> _Instruction_: Please set down, unchanged, each line from the one with "BY Oskar Malec" to the final line of the data below, both included. Drop the pictures.

> _Records for this exercise_:
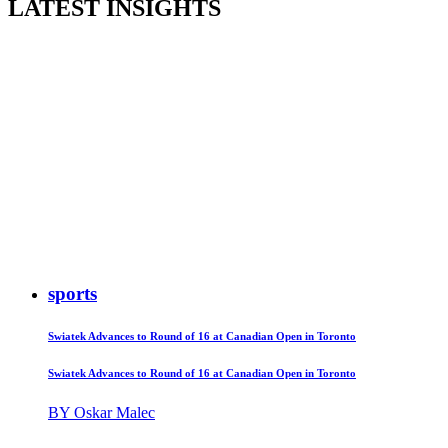
LATEST INSIGHTS
sports
Swiatek Advances to Round of 16 at Canadian Open in Toronto
Swiatek Advances to Round of 16 at Canadian Open in Toronto
BY Oskar Malec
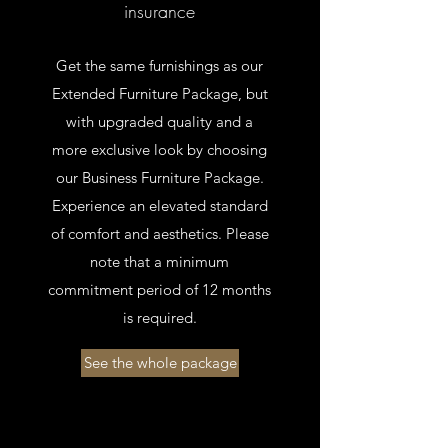
insurance
Get the same furnishings as our
Extended Furniture Package, but
with upgraded quality and a
more exclusive look by choosing
our Business Furniture Package.
Experience an elevated standard
of comfort and aesthetics. Please
note that a minimum
commitment period of 12 months
is required.
See the whole package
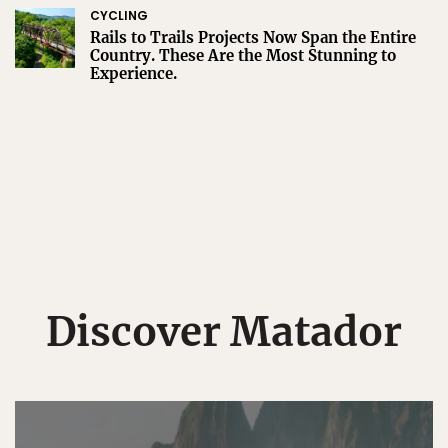
CYCLING
Rails to Trails Projects Now Span the Entire
Country. These Are the Most Stunning to
Experience.
Discover Matador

> _Finished task_:
BY Oskar Malec
insurance
Get the same furnishings as our
Extended Furniture Package, but
with upgraded quality and a
more exclusive look by choosing
our Business Furniture Package.
Experience an elevated standard
of comfort and aesthetics. Please
note that a minimum
commitment period of 12 months
is required.
See the whole package
CYCLING
Rails to Trails Projects Now Span the Entire
Country. These Are the Most Stunning to
Experience.
Discover Matador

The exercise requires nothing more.